Ливия снова объяснила, что они пытаются добраться до Неаполя.
— Не лучшее выбрали время для пересечения линии фронта, — сказал Дино. — Если не немцы прикончат, то попадете под артобстрел союзников. Подождите хотя бы пару недель. Пока немцы не повалят отступать мимо наших позиций. Тогда, — широким жестом он обвел рукой горизонт, — ничто не помешает вам добраться до Неаполя.
— А можем мы переждать здесь в лагере?
— У нас не постоялый двор. На постой заработать надо.
— Это понятно.
— Что умеете делать? По внешнему виду, уж простите за откровенность, вы шлюхи.
— Отчасти так и есть, — кивнула Ливия.
— Тогда вы жертвы капитализма, здесь вас никто эксплуатировать не будет. Стряпать кто может?
— Я могу, — произнесла с дрожью в голосе Ливия, — только, пожалуйста, не сейчас!
— Стрелять умеете?
— Я умею. Я деревенская, с детства зайцев отстреливала.
Сняв с плеча винтовку, Дино протянул Ливии.
— Стреляй вон в то дерево! — велел он, указав на каштан в пятидесяти ярдах.
Дрожащей рукой Ливия поднесла винтовку к плечу. Она была тяжелей отцовского ружья, и от голода Ливия еле держалась на ногах. Но все же встала так, как учил ее отец, и с легким выдохом нажала курок. Больно ударило в плечо, и через долю секунды послышался трескучий удар пули по стволу.
— В немца так сможешь? — коротко бросил Дино.
Ливии представились черные, обуглившиеся тела в церкви. Да, она смогла бы убить тех, кто это сделал. Но тотчас вспомнились подвозившие их добродушные, горланившие песни, застенчивые солдатики. Их смогла бы она убить? А ведь это один и тот же народ — и те, кто пел, и те, кто сжигал людей.
— Смогу, — сказала Ливия.
— Отлично, — кивнул Дино.
Он проводил ее в одну из палаток и указал на кучу попахивающей одежды, чтоб она выбрала себе подходящую. Ей удалось отыскать военную форму — штаны цвета хаки и рубаху из грубой плотной ткани.

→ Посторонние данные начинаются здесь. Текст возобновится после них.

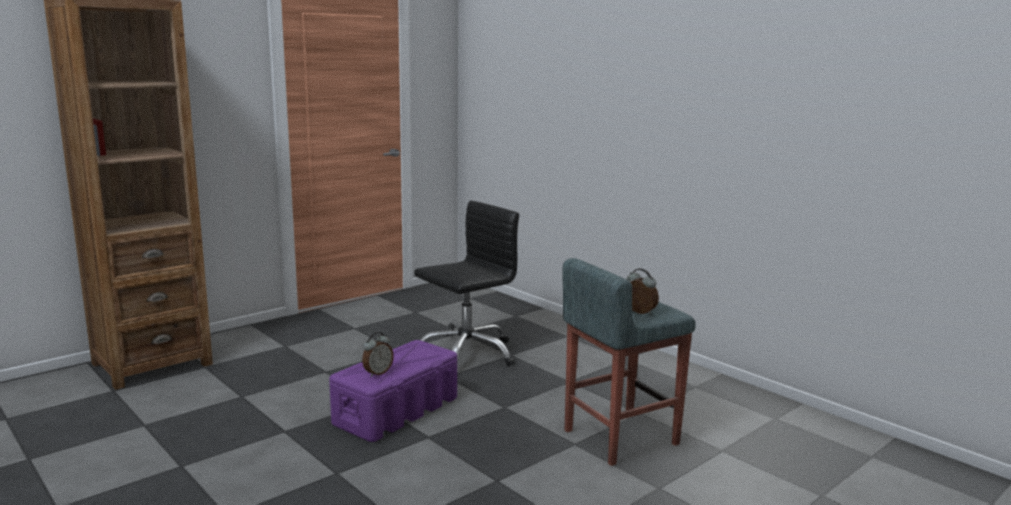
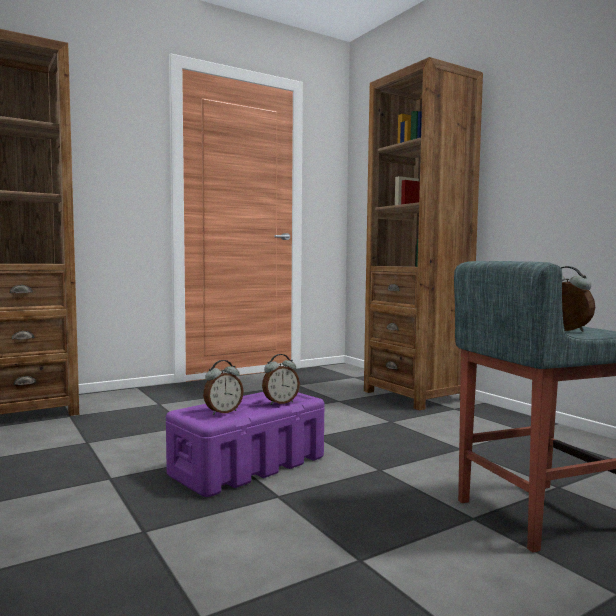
camera: 10 degrees right, 10 degrees down
(421, 358) = (280, 402): none -> alarm clock
(466, 353) = (342, 418): black office chair -> none
(531, 321) = (415, 395): none -> brown bookcase

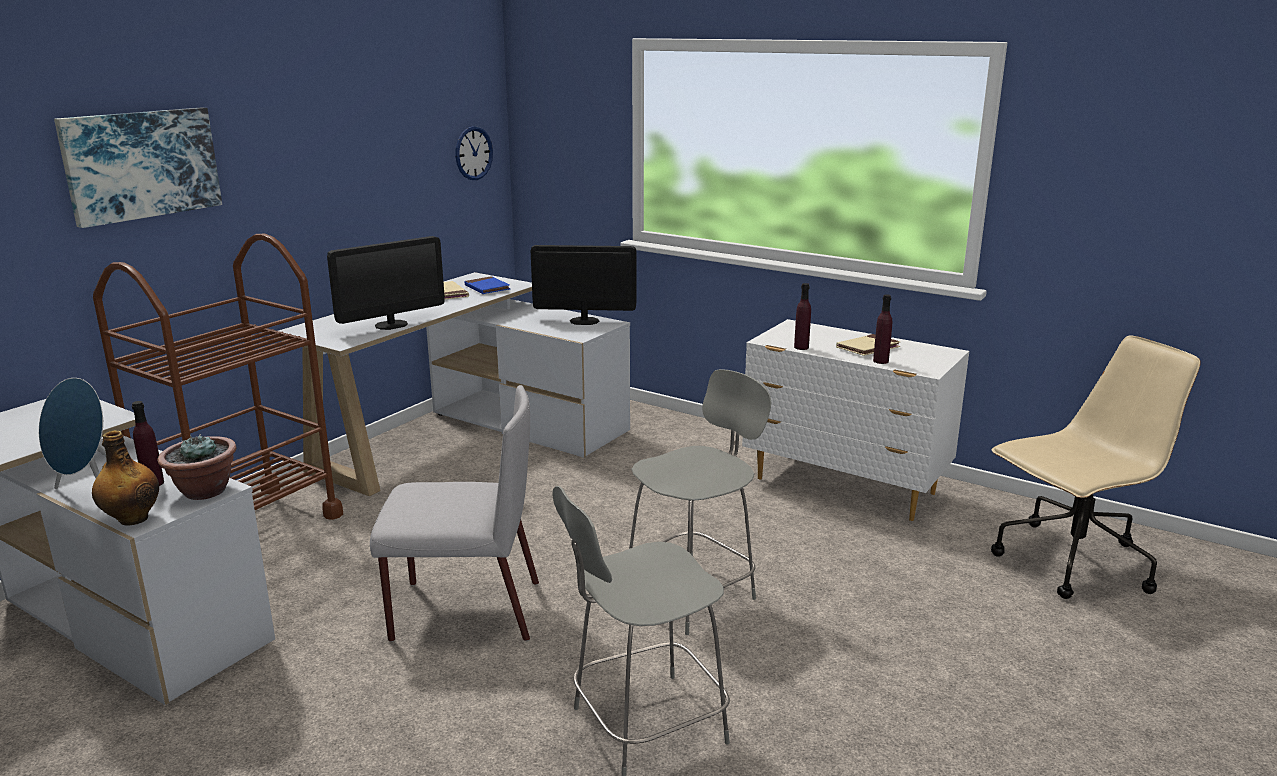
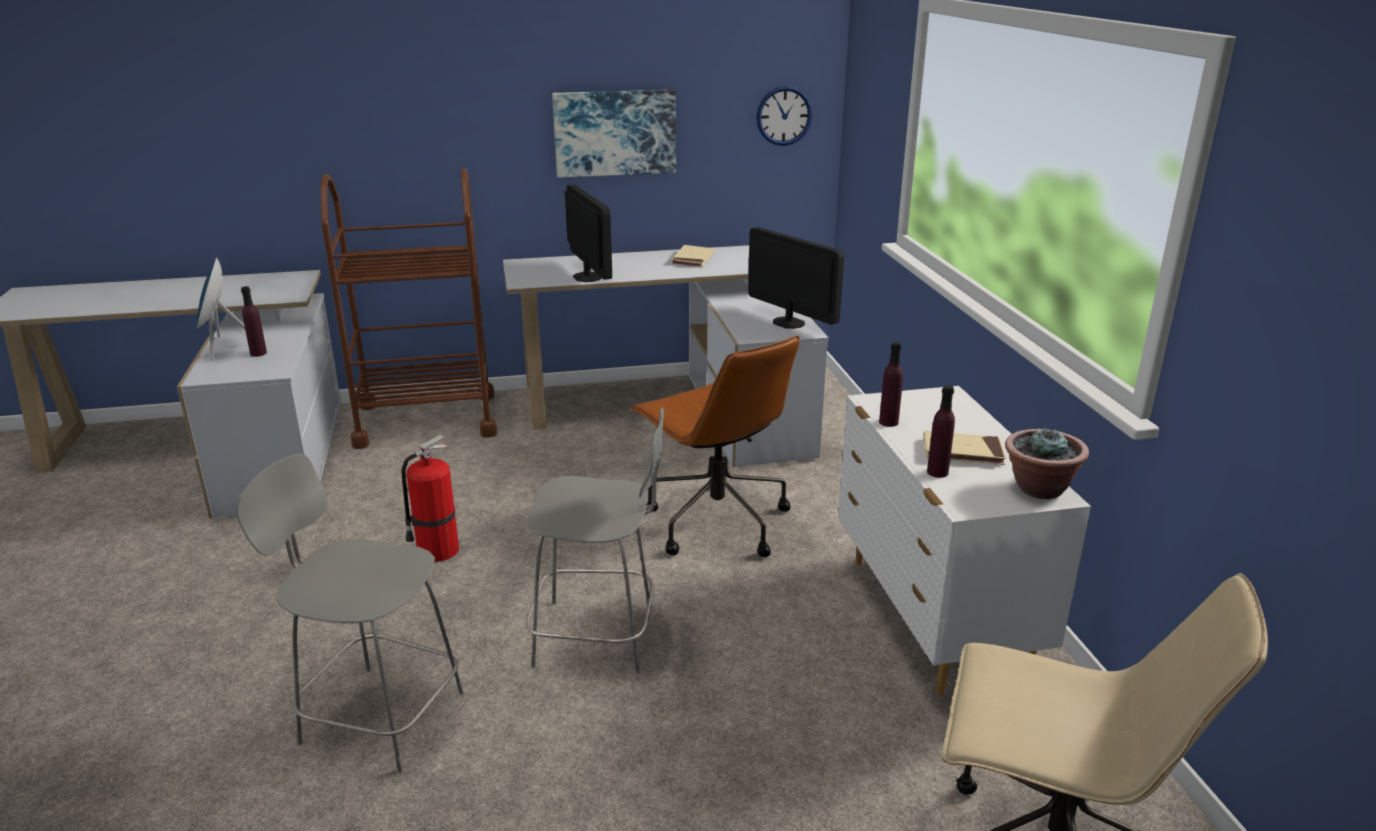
camera: 45 degrees right, 5 degrees up
(132, 519) = (204, 373): bottle -> none
(141, 164) = (392, 95): picture -> picture (614, 132)
(204, 491) = (265, 370): potted plant -> potted plant (1039, 488)
(391, 325) = (587, 277): monitor -> monitor turned 120 degrees counterclockwise
(463, 611) = (436, 551): grey chair -> fire extinguisher
(487, 288) = (735, 263): blue book -> none
(633, 494) = (715, 521): none -> brown office chair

Дино вручил Ливии красный платок.
— Что бы ни надела, всегда носи его. Мы — гарибальдийцы, это наше революционное знамя. Bagdolini, монархисты, носят синие платки. Если они тебе больше по душе, то, пожалуй, тебе здесь делать нечего, переправим тебя в другой лагерь.
— Так вы — коммунисты?
— Да. А ты знаешь, что такое коммунизм?
— Понятия не имею, — призналась Ливия.
— Мы тебя просветим. То есть, если захочешь остаться с нами.